The contentious soft-signal rule once again came under the scanner, with England seamer Stuart Broad calling for the rule to be scrapped. The controversy regarding the rule erupted after Devon Conway was seemingly caught at slip by Zak Crawley off the bowling of Broad on Day 2 of the second England-New Zealand Test.
However, the on-field umpires gave the soft signal as not out and the third umpire didn't have conclusive evidence to overturn the on-field decision. Devon Conway got a reprieve early on in his innings and went on to score 80 to put the visitors in a commanding position.
Before the the start of the third day's play, Stuart Broad questioned the soft signal rule on Sky Sports and said:
"I do, absolutely (Whether the rule should be changed). When you calmly look at the pros and cons of the soft signal, the cons completely outweigh the pros. So to me that looks as if it's a poor ruling."
Broad, however, expressed sympathy towards the onfield and third umpire and reckoned that it was the rule that was putting them in a spot of bother.
"I feel for the umpires in this situation. It's not the umpires' fault that they're 40 yards away - potentially 60 yards in white-ball cricket - with maybe an obscured view. It's actually the ruling that's putting the umpires in a really difficult situation. It's having to get a soft signal," said the England pacer.
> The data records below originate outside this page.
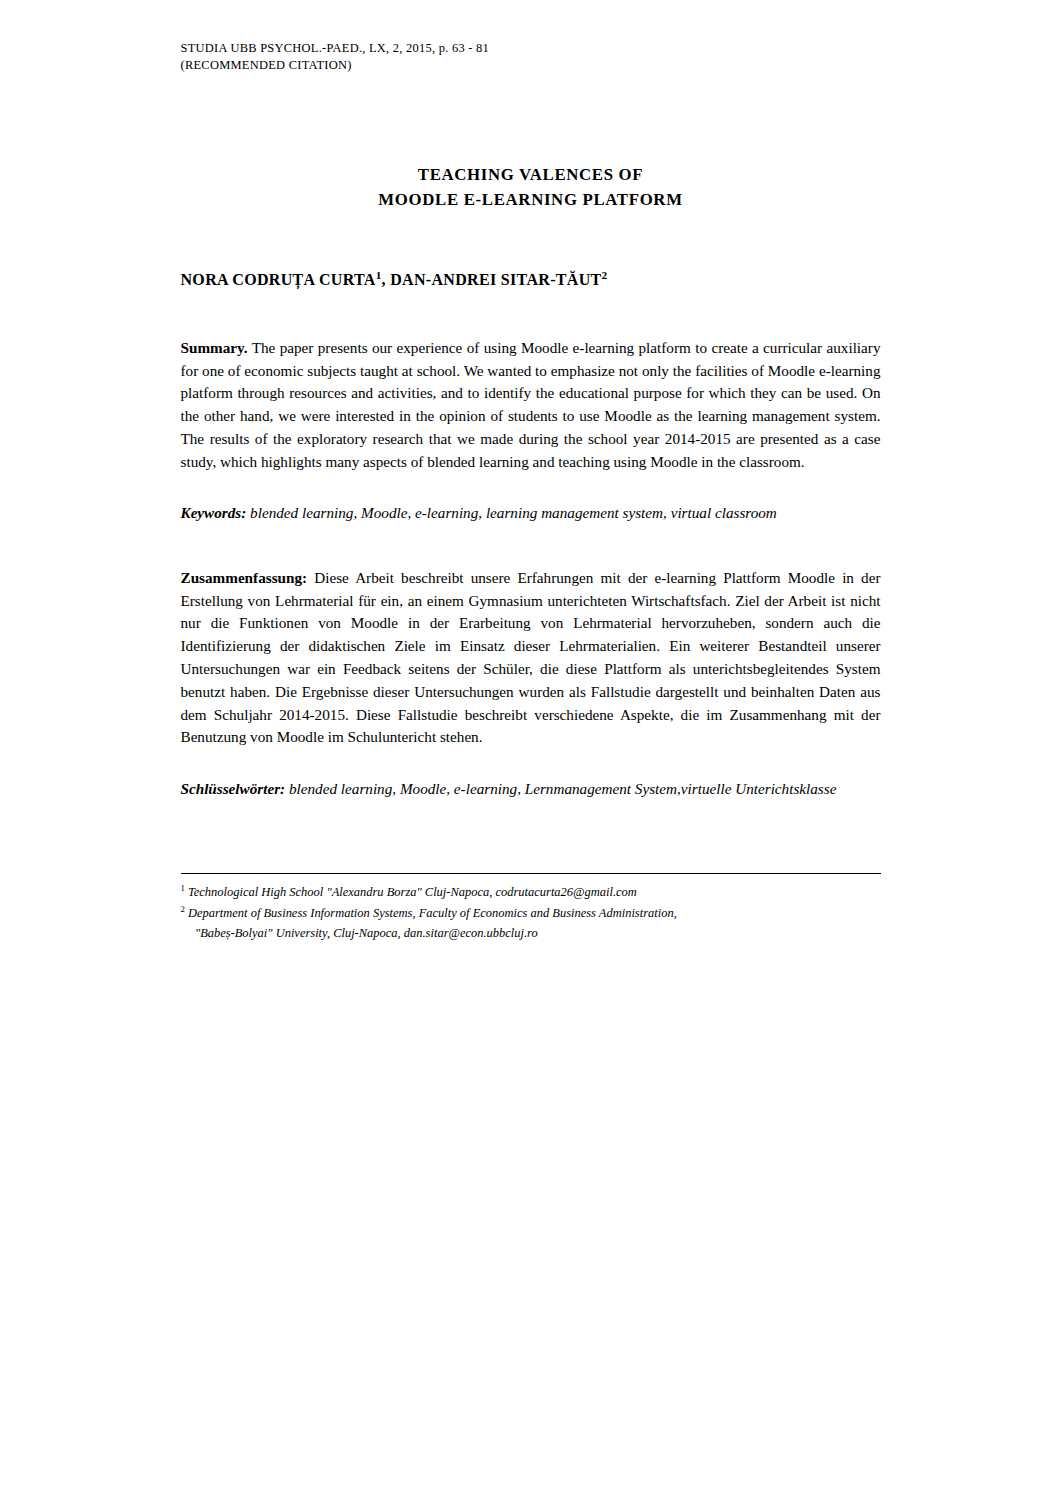STUDIA UBB PSYCHOL.-PAED., LX, 2, 2015, p. 63 - 81
(RECOMMENDED CITATION)
Teaching Valences of
Moodle E-Learning Platform
Nora Codruța Curta1, Dan-Andrei Sitar-Tăut2
Summary. The paper presents our experience of using Moodle e-learning platform to create a curricular auxiliary for one of economic subjects taught at school. We wanted to emphasize not only the facilities of Moodle e-learning platform through resources and activities, and to identify the educational purpose for which they can be used. On the other hand, we were interested in the opinion of students to use Moodle as the learning management system. The results of the exploratory research that we made during the school year 2014-2015 are presented as a case study, which highlights many aspects of blended learning and teaching using Moodle in the classroom.
Keywords: blended learning, Moodle, e-learning, learning management system, virtual classroom
Zusammenfassung: Diese Arbeit beschreibt unsere Erfahrungen mit der e-learning Plattform Moodle in der Erstellung von Lehrmaterial für ein, an einem Gymnasium unterichteten Wirtschaftsfach. Ziel der Arbeit ist nicht nur die Funktionen von Moodle in der Erarbeitung von Lehrmaterial hervorzuheben, sondern auch die Identifizierung der didaktischen Ziele im Einsatz dieser Lehrmaterialien. Ein weiterer Bestandteil unserer Untersuchungen war ein Feedback seitens der Schüler, die diese Plattform als unterichtsbegleitendes System benutzt haben. Die Ergebnisse dieser Untersuchungen wurden als Fallstudie dargestellt und beinhalten Daten aus dem Schuljahr 2014-2015. Diese Fallstudie beschreibt verschiedene Aspekte, die im Zusammenhang mit der Benutzung von Moodle im Schuluntericht stehen.
Schlüsselwörter: blended learning, Moodle, e-learning, Lernmanagement System,virtuelle Unterichtsklasse
1 Technological High School "Alexandru Borza" Cluj-Napoca, codrutacurta26@gmail.com
2 Department of Business Information Systems, Faculty of Economics and Business Administration,
"Babeș-Bolyai" University, Cluj-Napoca, dan.sitar@econ.ubbcluj.ro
"You're going upstairs because you're not sure whether it's carried or not. So then to have to give an opinion whether you think it has, puts the umpire in a really tricky position. Then the third umpire's hands are tied a little bit with whatever that on-field call is," Stuart Broad added.
"Zak thought he had his fingers under the ball" - Stuart Broad
Stuart Broad is confident that the low catch claimed by Zak Crawley was clean given the reaction from Joe Root and James Bracey, who were just a yard away from the incident.
"You can see from our reaction on the field that we thought it was out, Zak thought he had his fingers under the ball and you only have to look at Joe Root's reaction at first slip and James Bracey's reaction behind the stumps - who are a yard away from it - to know that that ball has carried," Stuart Broad added.
England are behind the eight ball as New Zealand are currently on 293-4 and are in a good position to secure a healthy first-innings lead after restricting the hosts to 303. With the two-match series tied at 0-0, the Blackcaps will have a chance to make history at Edgbaston as a win here would give them their first Test series win in England in 22 years.